II. Liberty from the present.—Now look to the ‘liberty’ from the present. If I have received Christ into my heart I am a pardoned man, I am a happy man, and I know and feel that I owe all my happiness to Him—therefore I love Him; I cannot choose but love Him; and my first desire is to please Him, to follow Him, to be like Him, to be with Him. And all the while there is a power working in me which is a great Liberator. He breaks chains for me. He open doors for me. He emancipates me from the thraldom of the world—its habits, its opinions, its sneers, its judgments. He gives me an independence and a manliness which is my strength. And I know no other bond but His, which is the dearest to me in all the world, and that is liberty! And then see to what I am admitted. I can go into the presence of God. I can consult Him in every difficulty and confess to Him every thought, and know it is forgiven then and there. I am free to His mercy-seat. I am free to His court. All the promises are mine. Oh, what a ‘liberty’ is this! What is all this earth can give by the side of that blessed feeling? This is the present liberty wherewith Christ has made His people free.

III. Liberty from the future.—And what of the future? A vista running up to glory! But are there no dark places? Chiefly in the anticipation. When they come they will bring their own escapes and their own balances. But my future—be it what it may—is all covenanted. Christ has told me not to be anxious about it. And I can never doubt Him. He has undertaken for me in everything. He will never leave me. He will be at my side all the way, and my path and my heart are both quite free! I am quite free from all my future. To die will be a very little thing. The grave cannot hold me. He has been through and opened the door the other side. It is only a very short passage! quite light! all safe!

What a ‘liberty’ is here! The past—gone; the present—safety, peace, love; the future—sure!

Rev. James Vaughan.

Illustration

‘What is “liberty”? Obedience to oneself; obedience to a law which is written in a man’s own heart.
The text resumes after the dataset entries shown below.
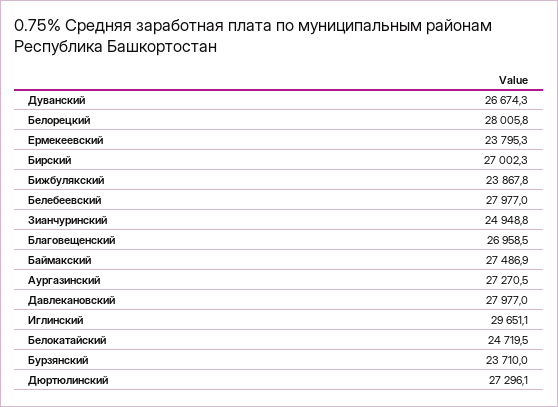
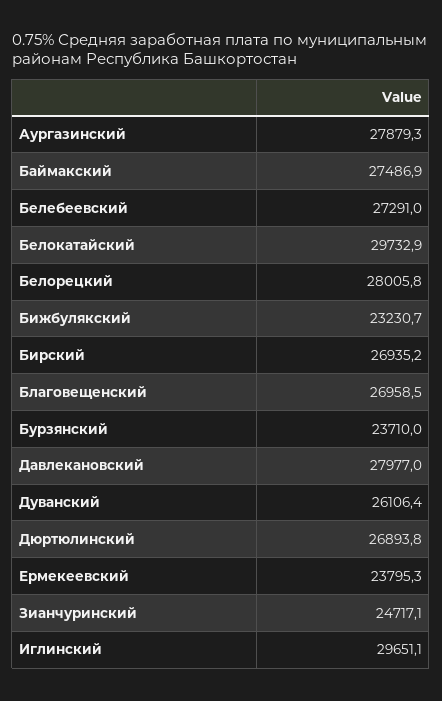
Дуванский: 26674.3 -> 26106.4
Бирский: 27002.3 -> 26935.2
Бижбулякский: 23867.8 -> 23230.7
Белебеевский: 27977 -> 27291
Зианчуринский: 24948.8 -> 24717.1
Аургазинский: 27270.5 -> 27879.3
Белокатайский: 24719.5 -> 29732.9
Дюртюлинский: 27296.1 -> 26893.8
If I obey myself, and myself is not a right self, it is, indeed, “liberty,” but, being a bad liberty, it becomes “licentiousness.” If I obey a law outside me and the law within me is opposed to that outer law which I obey, the act I do may be quite right, and the only right one, but my obedience is not “liberty,” it is compulsion; it is bondage. Liberty is when the outer law and the inner law are the same, and both are good. Christ made that agreement possible by His Cross. The Holy Ghost makes that agreement a fact by his operation in the heart. Self is never liberty, because self and God are two principles which must unite before a person can be free; and a sinful life never combines the two.’